-- RECORDS SUPPLIED follows --
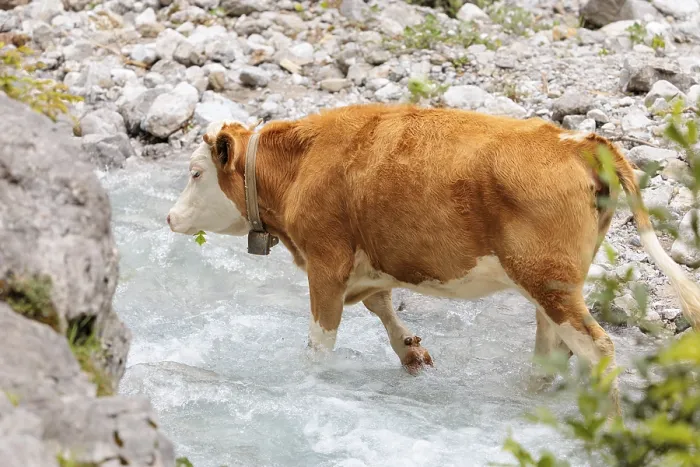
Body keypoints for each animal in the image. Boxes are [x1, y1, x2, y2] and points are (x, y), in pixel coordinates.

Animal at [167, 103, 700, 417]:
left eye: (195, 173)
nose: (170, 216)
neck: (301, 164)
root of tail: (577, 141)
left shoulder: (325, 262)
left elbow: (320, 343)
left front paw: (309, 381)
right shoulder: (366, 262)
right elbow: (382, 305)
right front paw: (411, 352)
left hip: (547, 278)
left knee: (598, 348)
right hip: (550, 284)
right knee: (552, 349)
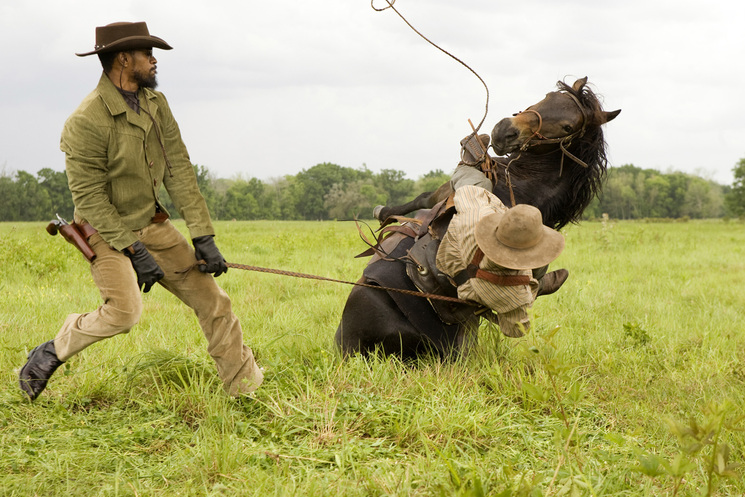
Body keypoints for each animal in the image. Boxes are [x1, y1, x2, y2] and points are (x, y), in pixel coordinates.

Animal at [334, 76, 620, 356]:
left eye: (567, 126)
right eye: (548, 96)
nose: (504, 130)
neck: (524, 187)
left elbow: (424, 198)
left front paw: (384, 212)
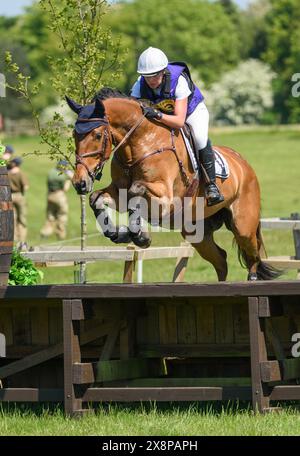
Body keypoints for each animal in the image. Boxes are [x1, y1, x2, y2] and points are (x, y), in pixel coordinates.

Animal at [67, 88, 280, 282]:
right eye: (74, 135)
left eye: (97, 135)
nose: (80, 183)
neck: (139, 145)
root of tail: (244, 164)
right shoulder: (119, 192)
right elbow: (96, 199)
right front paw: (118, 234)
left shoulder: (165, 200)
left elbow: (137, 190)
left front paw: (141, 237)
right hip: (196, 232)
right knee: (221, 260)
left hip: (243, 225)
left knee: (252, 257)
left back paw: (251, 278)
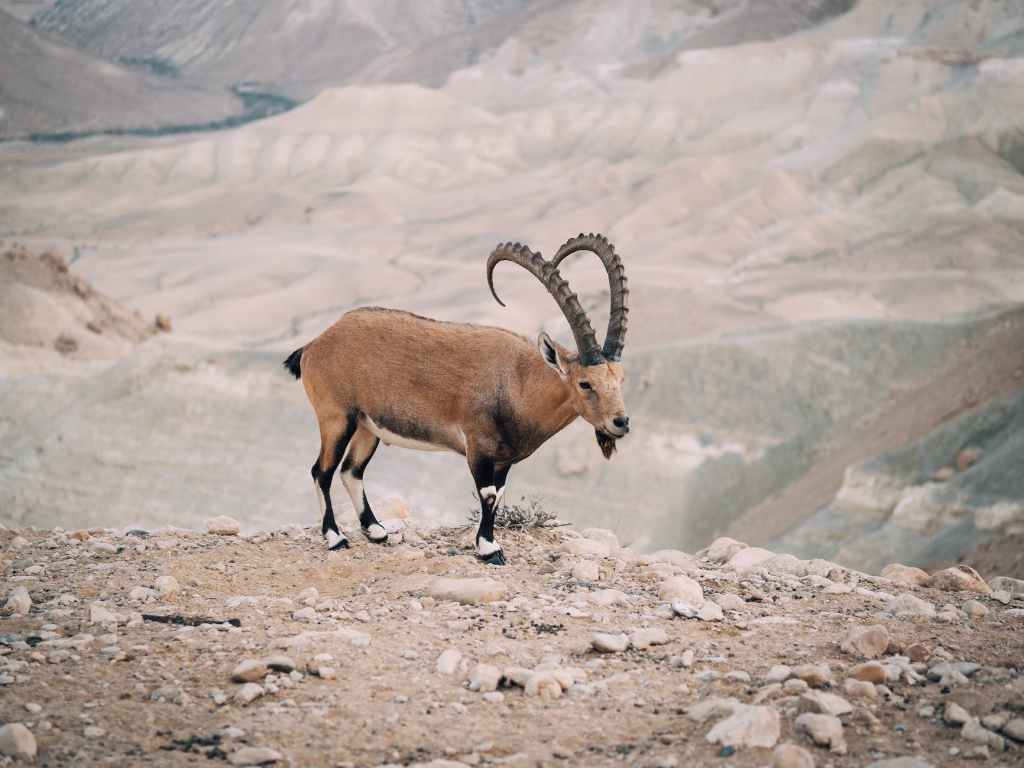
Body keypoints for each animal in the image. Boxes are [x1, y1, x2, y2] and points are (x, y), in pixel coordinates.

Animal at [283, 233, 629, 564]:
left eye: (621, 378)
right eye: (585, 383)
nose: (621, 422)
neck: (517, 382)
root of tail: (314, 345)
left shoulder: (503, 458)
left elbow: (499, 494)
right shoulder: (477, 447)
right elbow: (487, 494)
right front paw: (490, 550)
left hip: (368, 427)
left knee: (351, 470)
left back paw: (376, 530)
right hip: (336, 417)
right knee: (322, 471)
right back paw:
-- RECORDS SUPPLIED concluded --
## TASK OBJECTIVE
Each record is to be written out exactly. No picture goes in.

## ANSWER SECTION
Body keypoints for each animal in the image. Boxes are [x1, y1, x2, y2] and points are (x, y), in pixel coordinates.

Animal at [167, 103, 700, 417]:
left eye: (195, 173)
nose: (170, 216)
neck: (301, 164)
root of tail: (577, 141)
left shoulder: (325, 262)
left elbow: (320, 343)
left front paw: (309, 381)
right shoulder: (366, 262)
right elbow: (382, 305)
right front paw: (411, 352)
left hip: (547, 278)
left knee: (598, 348)
right hip: (550, 284)
right knee: (552, 349)
Body keypoints for each animal in the image. Boxes are [x1, y1, x2, y2] and points are (x, y), in pixel coordinates.

Animal at [334, 76, 620, 356]:
left eye: (567, 126)
right eye: (548, 96)
nose: (504, 130)
neck: (524, 187)
left elbow: (424, 198)
left front paw: (384, 212)
Body keypoints for each animal in the image. Boxes are [x1, y1, x2, y2] and points are (x, y), in pixel coordinates.

Animal at [67, 88, 280, 282]:
right eye: (74, 135)
left eye: (97, 135)
nose: (80, 183)
neck: (139, 145)
root of tail: (244, 164)
right shoulder: (119, 192)
right elbow: (96, 199)
right front paw: (118, 234)
left shoulder: (165, 200)
left elbow: (137, 190)
left front paw: (141, 237)
right hip: (196, 232)
right knee: (221, 260)
left hip: (243, 225)
left knee: (252, 257)
left back paw: (251, 278)
Body keypoints for each animal in the image. Boxes are [x1, y1, x2, y2] and points are (x, y), in pixel coordinates.

Animal at [283, 233, 629, 564]:
left eye: (621, 378)
right eye: (585, 383)
nose: (621, 422)
neck: (517, 382)
root of tail: (314, 345)
left shoulder: (503, 458)
left elbow: (499, 494)
right shoulder: (477, 447)
right elbow: (487, 494)
right front paw: (490, 550)
left hip: (368, 427)
left knee: (351, 470)
left back paw: (376, 530)
right hip: (336, 417)
right knee: (322, 471)
right back paw:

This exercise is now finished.